Este encuentro se desarrolla en un entorno en el que la inflación en Estados Unidos continúa enviando señales mixtas, mientras los precios deben ajustarse en función de la resolución del conflicto en Medio Oriente, que ha incrementado el costo de vida a nivel global.
El último informe sobre inflación general en Estados Unidos indicó un aumento anual del 4,2%, tras un incremento de 0,5 puntos porcentuales respecto a abril. Esta cifra responde a la postura cautelosa de la Fed y genera dudas sobre cómo se orientará la política monetaria estadounidense en el futuro.
Los analistas sostienen que la clave no radicaba en la decisión de mantener las tasas, sino en las formulaciones que la acompañan, que establecerán el tono de una nueva etapa al mando de la institución más poderosa del sistema financiero mundial.
En este sentido, el comunicado oficial fue conciso, señalando que la actividad económica sigue expandiéndose a un ritmo sólido, a pesar de la elevada incertidumbre relacionada, en parte, con las tensiones en Oriente Medio. Además, subrayó su compromiso de controlar el aumento de precios.
“El crecimiento de la productividad y la inversión de capital son robustos. La creación de empleo ha seguido el ritmo de la fuerza laboral y la tasa de desempleo se ha mantenido prácticamente estable. La inflación sigue siendo alta frente al objetivo del 2% establecido por el Comité, lo cual se debe, en parte, a las perturbaciones en el suministro que han provocado aumentos de precios en ciertos sectores, incluido el energético.

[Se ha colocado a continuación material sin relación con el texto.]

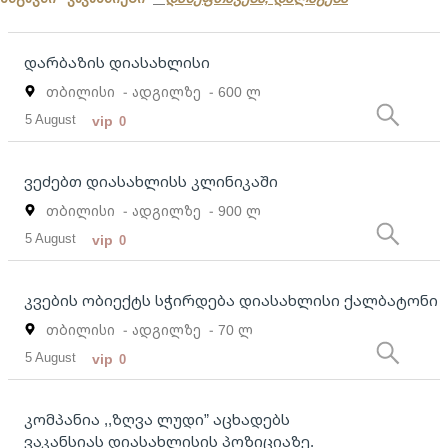
დარბაზის დიასახლისი
თბილისი
- ადგილზე
- 600 ლ
5 August
vip
0
ვეძებთ დიასახლისს კლინიკაში
თბილისი
- ადგილზე
- 900 ლ
5 August
vip
0
კვების ობიექტს სჭირდება დიასახლისი ქალბატონი
თბილისი
- ადგილზე
- 70 ლ
5 August
vip
0
კომპანია ,,ზღვა ლუდი” აცხადებს
ვაკანსიას დიასახლისის პოზიციაზე.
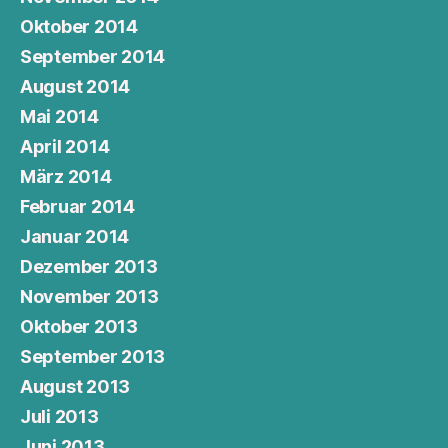
Oktober 2014
September 2014
August 2014
Mai 2014
April 2014
März 2014
Februar 2014
Januar 2014
Dezember 2013
November 2013
Oktober 2013
September 2013
August 2013
Juli 2013
Juni 2013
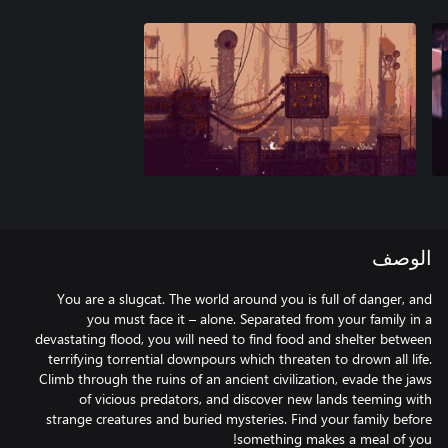
الوصف
You are a slugcat. The world around you is full of danger, and
you must face it – alone. Separated from your family in a
devastating flood, you will need to find food and shelter between
terrifying torrential downpours which threaten to drown all life.
Climb through the ruins of an ancient civilization, evade the jaws
of vicious predators, and discover new lands teeming with
strange creatures and buried mysteries. Find your family before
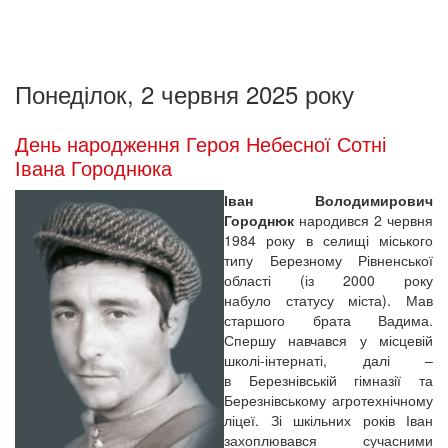
Понеділок, 2 червня 2025 року
День народження Героя Небесної Сотні
Івана Городнюка
Іван Володимирович
Городнюк
народився 2 червня
1984 року в селищі міського
типу Березному Рівненської
області (із 2000 року
набуло статусу міста). Мав
старшого брата Вадима.
Спершу навчався у місцевій
школі-інтернаті, далі –
в Березнівській гімназії та
Березнівському агротехнічному
ліцеї. Зі шкільних років Іван
захоплювався сучасними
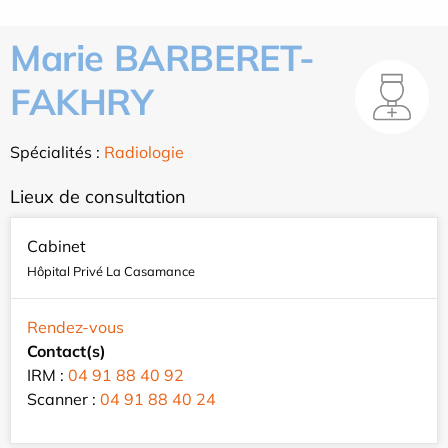
Marie BARBERET-
FAKHRY
Spécialités :
Radiologie
Lieux de consultation
Cabinet
Hôpital Privé La Casamance
Rendez-vous
Contact(s)
IRM :
04 91 88 40 92
Scanner :
04 91 88 40 24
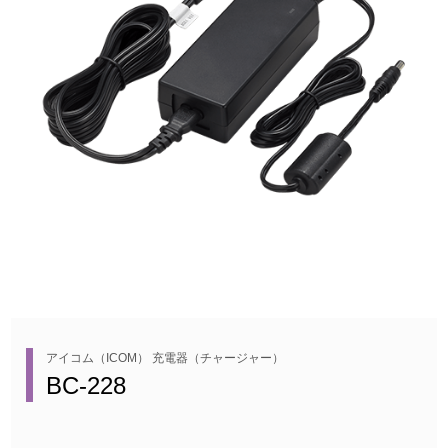
アイコム（ICOM） 充電器（チャージャー）
BC-228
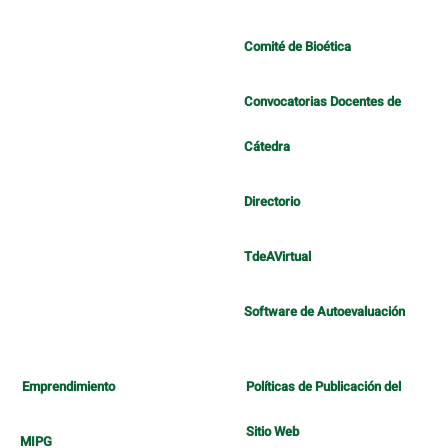
Comité de Bioética
Convocatorias Docentes de
Cátedra
Directorio
TdeAVirtual
Software de Autoevaluación
Emprendimiento
Políticas de Publicación del
Sitio Web
MIPG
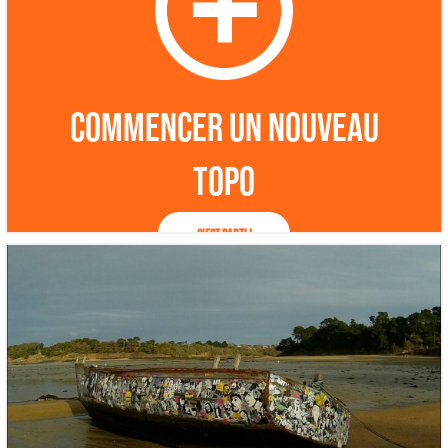
Commencer un nouveau
topo
C'est parti !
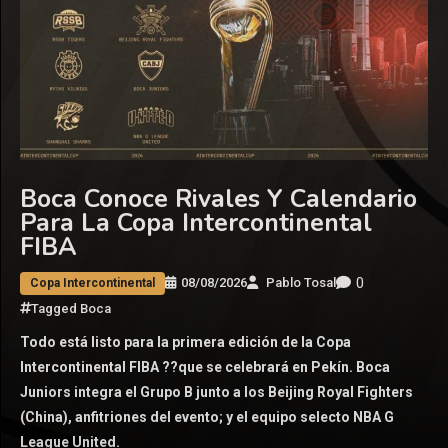
Boca Conoce Rivales Y Calendario
Para La Copa Intercontinental
FIBA
0
08/08/2026
Pablo Tosal
Copa Intercontinental
Tagged
Boca
Todo está listo para la primera edición de la Copa
Intercontinental FIBA ??que se celebrará en Pekín. Boca
Juniors integra el Grupo B junto a los Beijing Royal Fighters
(China), anfitriones del evento; y el equipo selecto NBA G
League United.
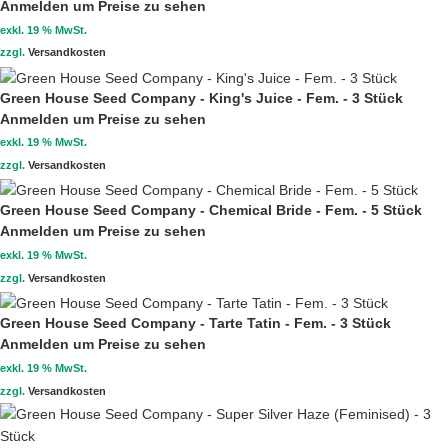
Anmelden um Preise zu sehen
exkl. 19 % MwSt.
zzgl.
Versandkosten
Green House Seed Company - King's Juice - Fem. - 3 Stück
Anmelden um Preise zu sehen
exkl. 19 % MwSt.
zzgl.
Versandkosten
Green House Seed Company - Chemical Bride - Fem. - 5 Stück
Anmelden um Preise zu sehen
exkl. 19 % MwSt.
zzgl.
Versandkosten
Green House Seed Company - Tarte Tatin - Fem. - 3 Stück
Anmelden um Preise zu sehen
exkl. 19 % MwSt.
zzgl.
Versandkosten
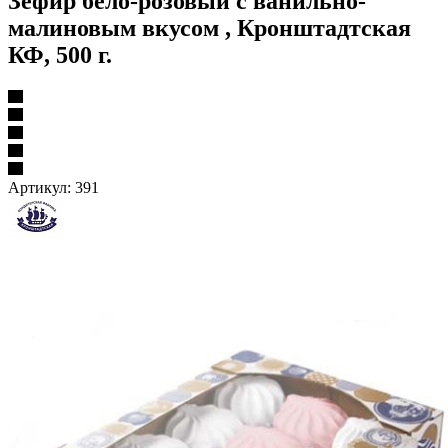
Зефир бело-розовый с ванильно-
малиновым вкусом , Кронштадтская
КФ, 500 г.
Артикул:
391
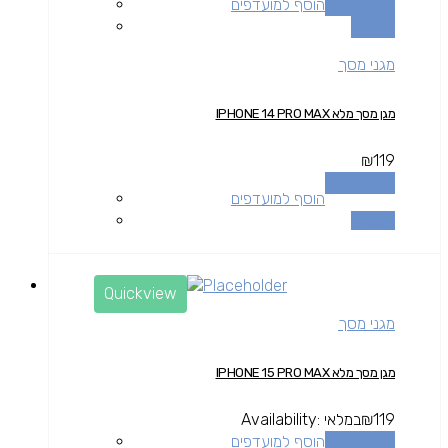
הוספה לסל
הוסף למועדפים
השוואה
מגני מסך
מגן מסך מלא IPHONE 14 PRO MAX
₪
119
הוספה לסל
הוסף למועדפים
השוואה
Quickview
מגני מסך
מגן מסך מלא IPHONE 15 PRO MAX
119
₪
במלאי
Availability:
הוספה לסל
הוסף למועדפים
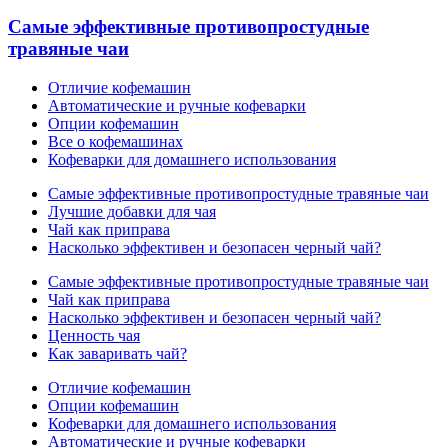
Самые эффективные противопростудные
травяные чаи
Отличие кофемашин
Автоматические и ручные кофеварки
Опции кофемашин
Все о кофемашинах
Кофеварки для домашнего использования
Самые эффективные противопростудные травяные чаи
Лучшие добавки для чая
Чай как приправа
Насколько эффективен и безопасен черный чай?
Самые эффективные противопростудные травяные чаи
Чай как приправа
Насколько эффективен и безопасен черный чай?
Ценность чая
Как заваривать чай?
Отличие кофемашин
Опции кофемашин
Кофеварки для домашнего использования
Автоматические и ручные кофеварки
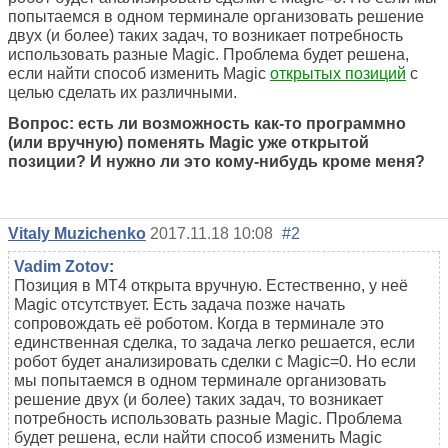
попытаемся в одном терминале организовать решение
двух (и более) таких задач, то возникает потребность
использовать разные Magic. Проблема будет решена,
если найти способ изменить Magic
открытых позиций
с
целью сделать их различными.
Вопрос: есть ли возможность как-то программно
(или вручную) поменять Magic уже открытой
позиции? И нужно ли это кому-нибудь кроме меня?
Vitaly Muzichenko
2017.11.18 10:08
#2
Vadim Zotov
:
Позиция в МТ4 открыта вручную. Естественно, у неё
Magic отсутствует. Есть задача позже начать
сопровождать её роботом. Когда в терминале это
единственная сделка, то задача легко решается, если
робот будет анализировать сделки с Magic=0. Но если
мы попытаемся в одном терминале организовать
решение двух (и более) таких задач, то возникает
потребность использовать разные Magic. Проблема
будет решена, если найти способ изменить Magic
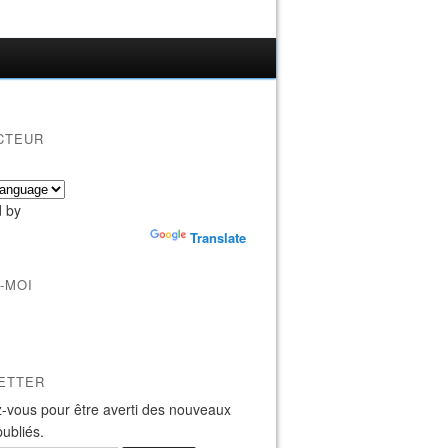
CTEUR
 by
Translate
-MOI
ETTER
-vous pour être averti des nouveaux
publiés.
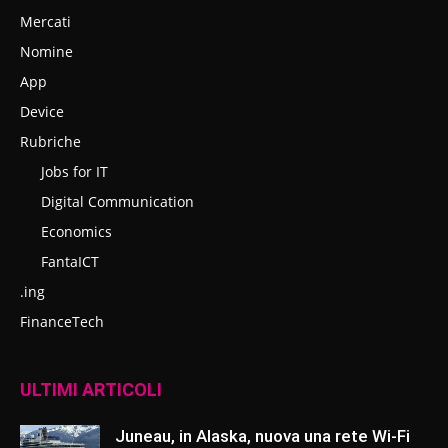
Mercati
Nomine
App
Device
Rubriche
Jobs for IT
Digital Communication
Economics
FantaICT
.ing
FinanceTech
ULTIMI ARTICOLI
Juneau, in Alaska, nuova una rete Wi-Fi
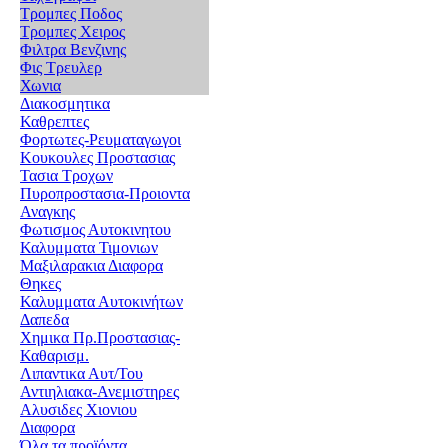
Τρομπες Ποδος
Τρομπες Χειρος
Φιλτρα Βενζινης
Φις Τρευλερ
Χωνια
Διακοσμητικα
Καθρεπτες
Φορτωτες-Ρευματαγωγοι
Κουκουλες Προστασιας
Τασια Τροχων
Πυροπροστασια-Προιοντα
Αναγκης
Φωτισμος Αυτοκινητου
Καλυμματα Τιμονιων
Μαξιλαρακια Διαφορα
Θηκες
Καλυμματα Αυτοκινήτων
Δαπεδα
Χημικα Πρ.Προστασιας-
Καθαρισμ.
Λιπαντικα Αυτ/Του
Αντιηλιακα-Ανεμιστηρες
Αλυσιδες Χιονιου
Διαφορα
Όλα τα προϊόντα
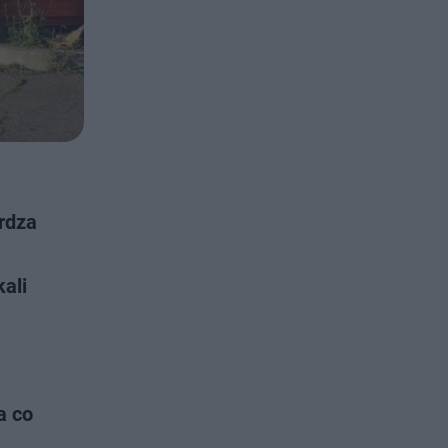
erdza
ali
a co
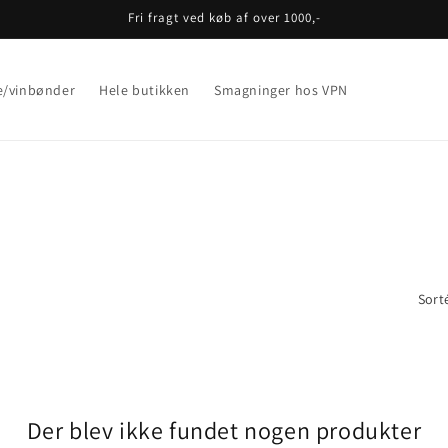
Fri fragt ved køb af over 1000,-
e/vinbønder
Hele butikken
Smagninger hos VPN
Sorté
Der blev ikke fundet nogen produkter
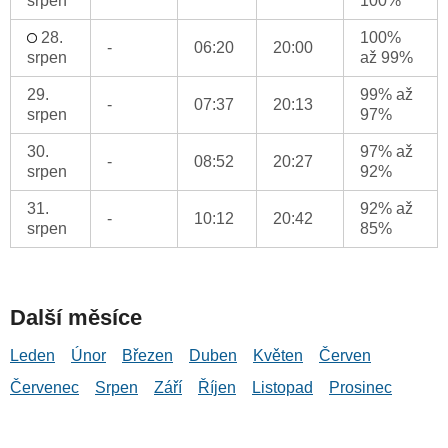
srpen
100%
28.
100%
-
06:20
20:00
srpen
až 99%
29.
99% až
-
07:37
20:13
srpen
97%
30.
97% až
-
08:52
20:27
srpen
92%
31.
92% až
-
10:12
20:42
srpen
85%
Další měsíce
Leden
Únor
Březen
Duben
Květen
Červen
Červenec
Srpen
Září
Říjen
Listopad
Prosinec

El Comité se asegurará de mantener la estabilidad de precios”, se detalla en el comunicado.
En su análisis matutino, una consultora destacó la gran especulación en torno a la redacción del comunicado de la Fed, especialmente en lo que respecta al balance de riesgos y al tono que se refleje, así como en la conferencia de Warsh, que será su primera exposición al frente del organismo y se espera que introduzca un cambio en la forma de comunicar.
Los analistas de otra firma mencionaron que la reciente dinámica de la inflación está más asociada a un shock de oferta relacionado con la energía que a un exceso de demanda, aunque advirtieron que el precio del petróleo seguirá siendo el principal elemento a observar.
Por otro lado, desde otra consultora señalaron que la cita será relevante no solo por el estreno de Warsh, sino también por la actualización del dot plot y las proyecciones.
“Luego de la situación en Medio Oriente, el mercado asigna un 57% de probabilidad a que la Fed incremente la tasa al menos una vez antes de fin de año, una cifra inferior al 68% que se estimaba la semana pasada. Para mañana, se da por hecho que el rango se mantendrá en 3,50%-3,75%. La conferencia de prensa de Warsh será fundamental para evaluar el tono del nuevo enfoque monetario”, afirmaron en ese análisis.
Las decisiones de la Fed impactan en los mercados a nivel global, dado que los bonos estadounidenses son considerados los más seguros del mundo, lo que los convierte en los preferidos de los inversores. Sin embargo, si su rendimiento disminuye, los operadores pueden optar por destinar una mayor proporción de su cartera a activos más arriesgados que ofrezcan tasas de retorno más atractivas.
Argentina, como mercado emergente que planea emitir deuda en el exterior en el futuro, observa atentamente tanto la decisión como las proyecciones del banco central estadounidense. La tasa de los bonos de Estados Unidos es fundamental para calcular el riesgo país; así, un eventual recorte podría mejorar el indicador que elabora JP Morgan sobre la economía argentina, complementándose con la reciente baja que experimentó este índice por factores locales, que lo llevó a acercarse a los 400 puntos.